Swansea’s Local Government Pension Scheme has begun reducing the amount of cash it has invested in companies with a high carbon footprint.
The fund, which is one of Wales’ largest local government pension funds, started making the switch on 3 July and has promised by the end of this month it will have transitioned £0.5bn of assets into a low carbon index tracking fund.
This followed a programme of trustee training which the scheme says resulted in the adoption of the fund’s environmental, social and governance (ESG) policy, targeting a reduction in its carbon footprint.
Last year, the scheme commissioned a review of its equity investment portfolio to find out the extent of its carbon and fossil fuel-related investments.
Clive Lloyd, deputy leader of Swansea Council and chairman of the scheme’s pension fund committee, said: “The review showed that our investments in carbon-related industries were already 9 per cent below the pension industry average. But, over the coming years, it is important that the world reduces its reliance on fossil fuels and carbon-based products, so it’s important that our investments reflect that too.

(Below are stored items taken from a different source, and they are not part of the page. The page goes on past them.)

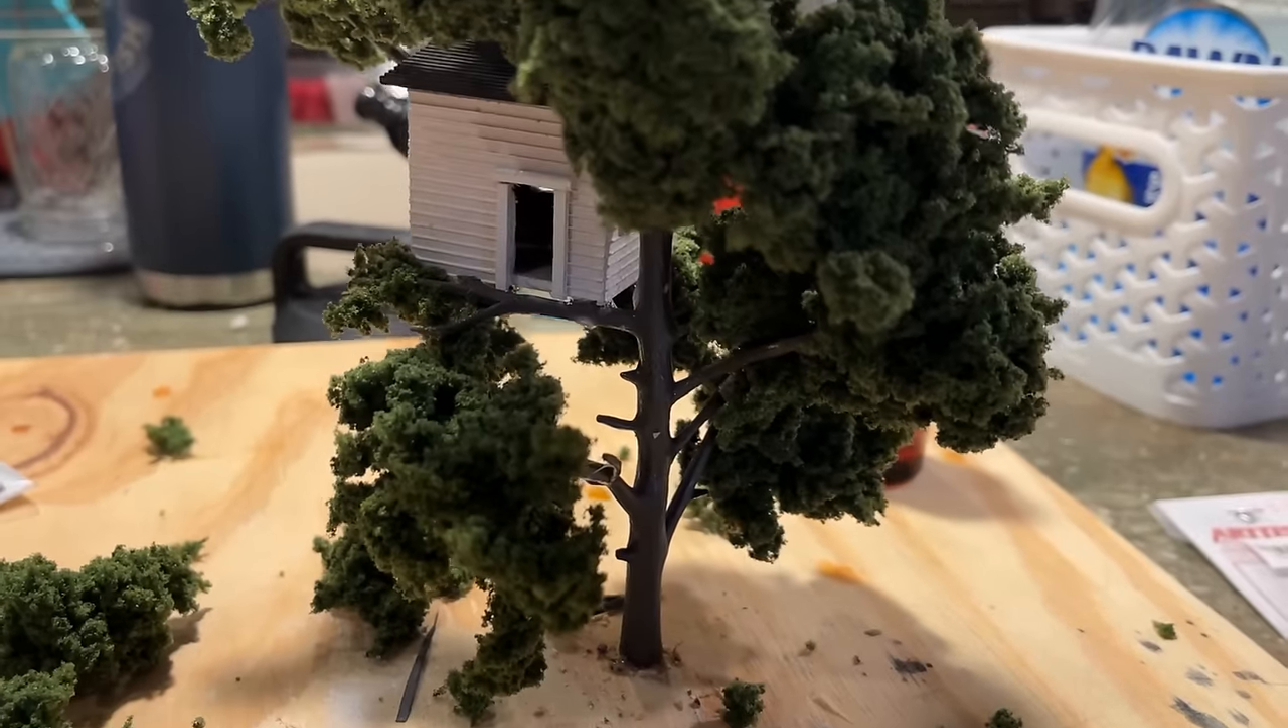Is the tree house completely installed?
Yes.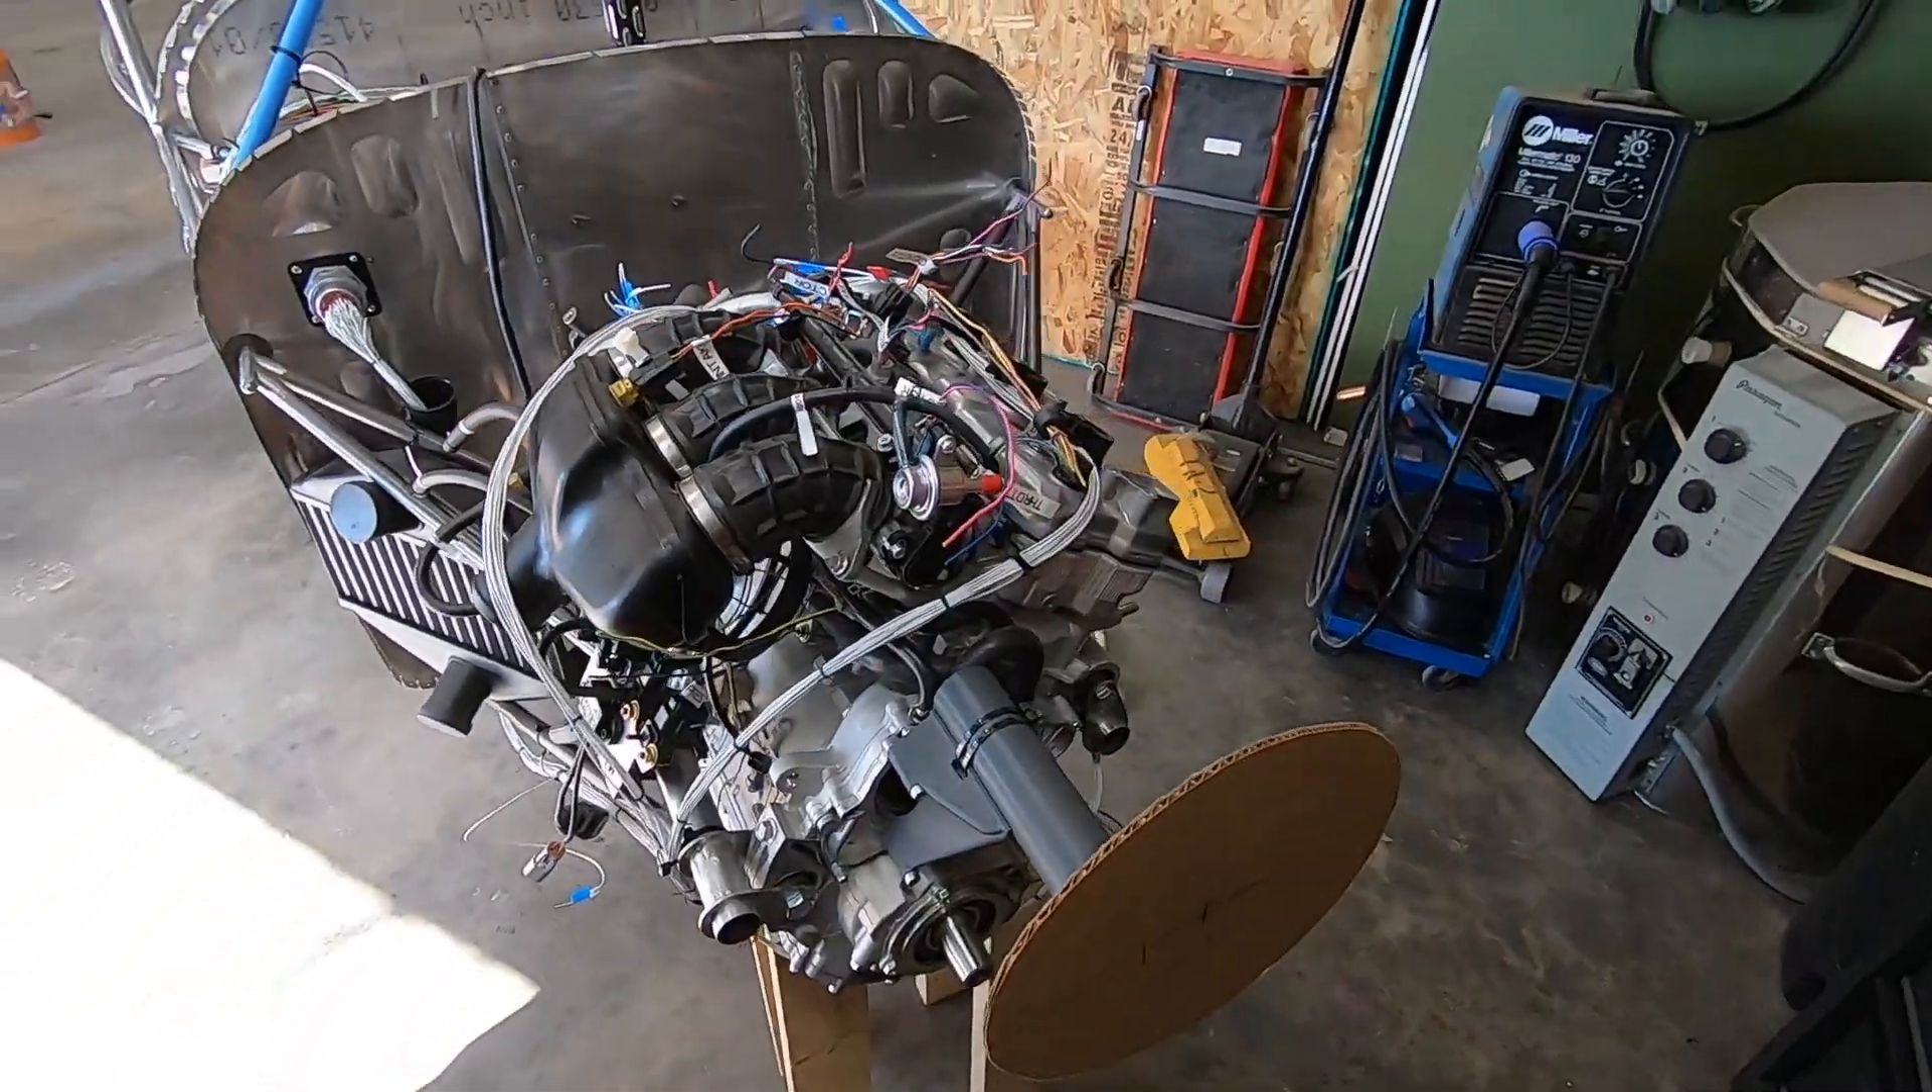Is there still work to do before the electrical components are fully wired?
Yes.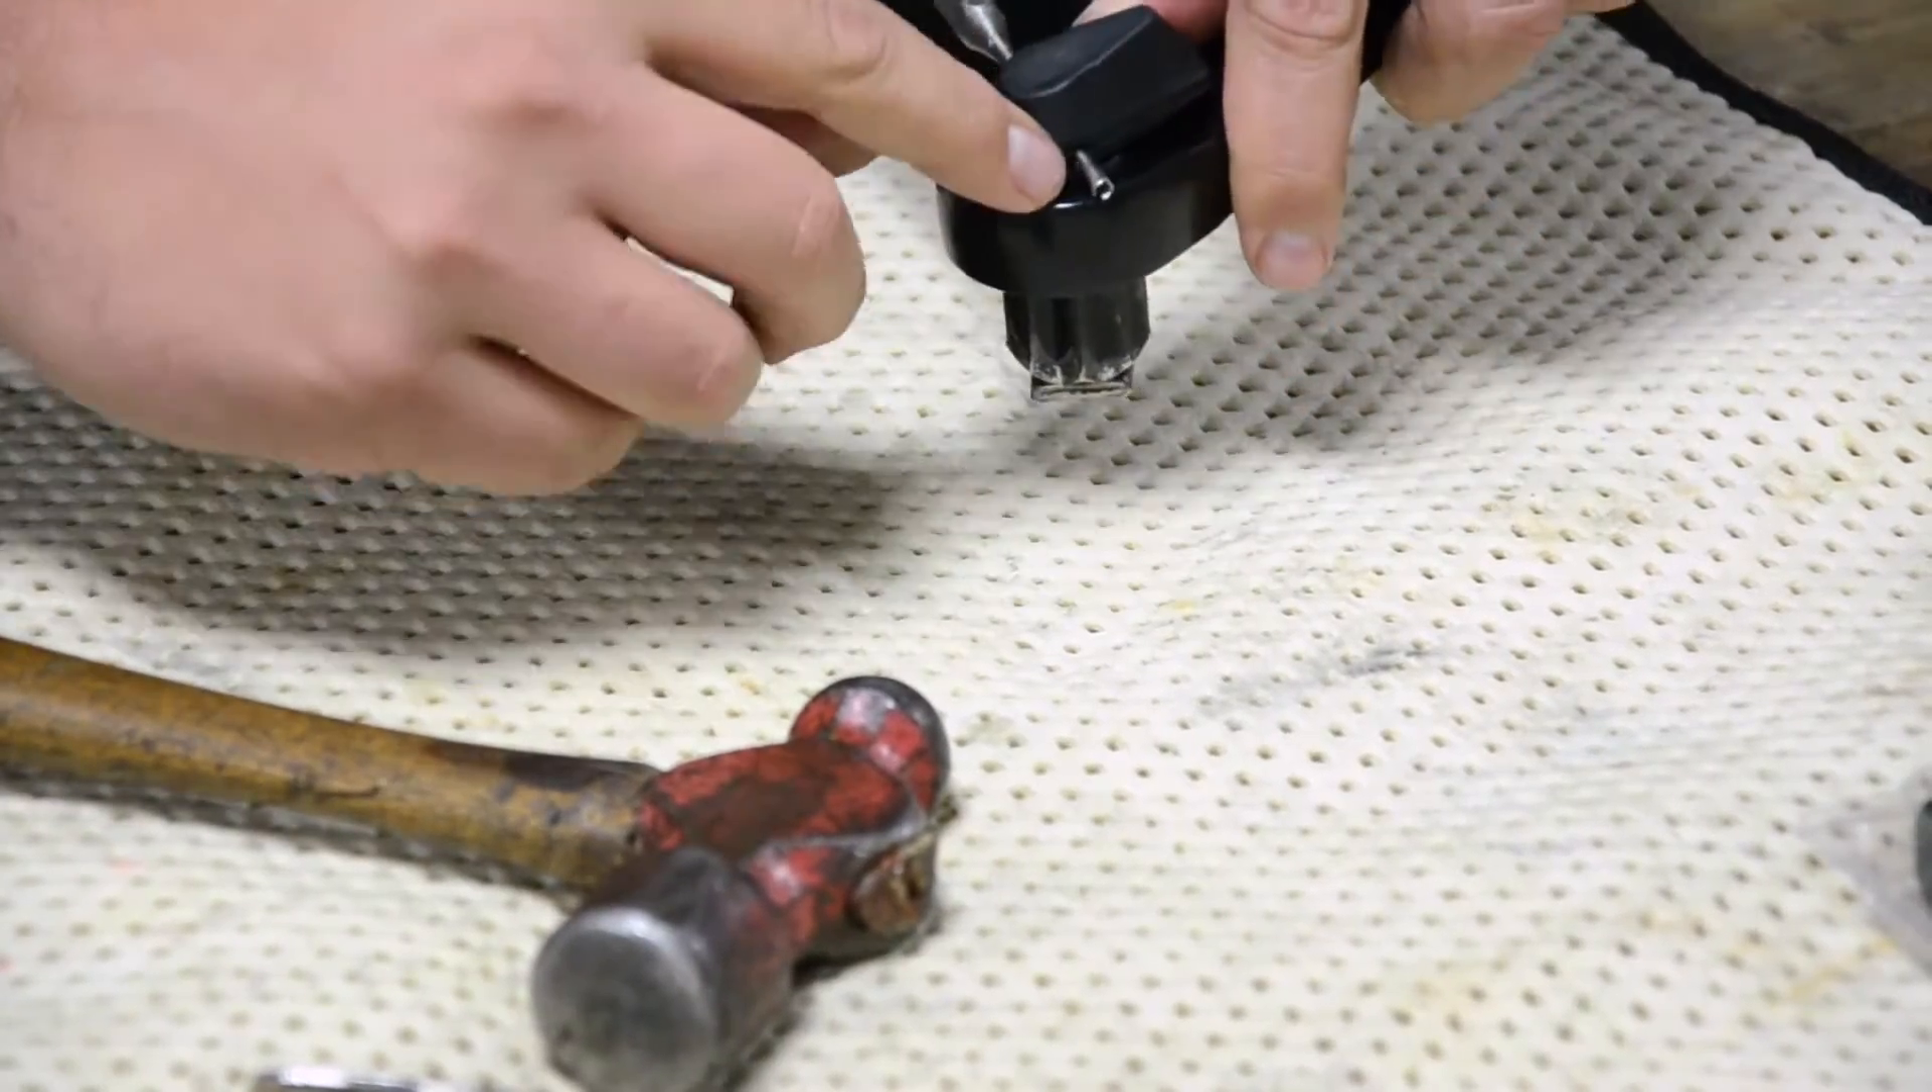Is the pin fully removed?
No.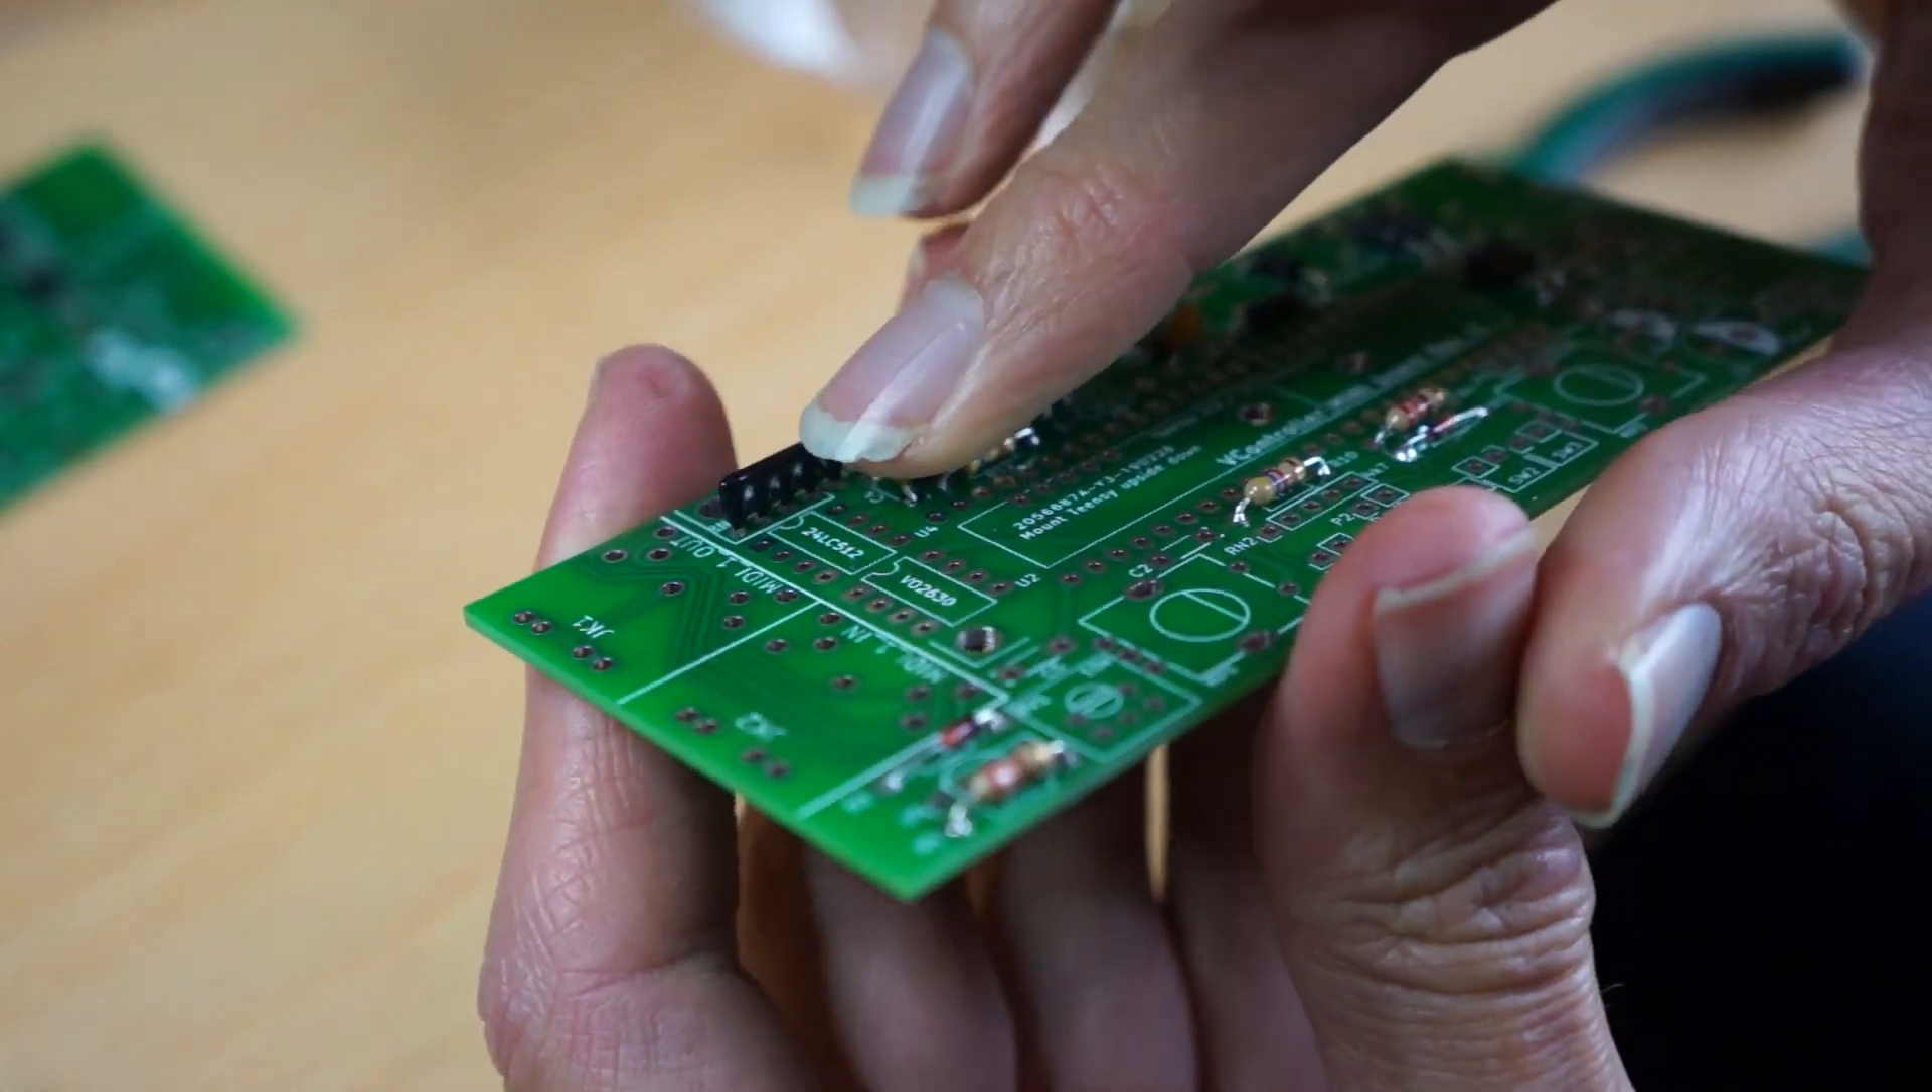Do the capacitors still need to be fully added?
Yes.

“Since the review, the committee has been looking carefully at the potential impact on the fund of reducing its listed equity exposure to investments in fossil fuel companies by up to 50 per cent by 2022.”
Mr Lloyd added that the initial transition of £0.5bn would go “a considerable way to meeting our commitment”.
“As a committee we recognise the risk that climate change poses to society in general, as well as to the viability of pension funds like our own. But we also have to make sure that the return on our investments is enough to provide suitable pensions for our pensioners in the years to come,” he said.
The fund also “actively seeks” to invest in energy-efficient infrastructure projects and clean tech in other parts of its portfolio.
The City & County of Swansea Local Government Pension Scheme manages £2.1bn of funds for councils in Swansea and Neath Port Talbot, as well as a number of other employers in the area.
Over the past 10 years, Swansea Council has cut its carbon footprint by 30 per cent and on 27 June this year, a notice of motion aimed at declaring a climate emergency was agreed by full council.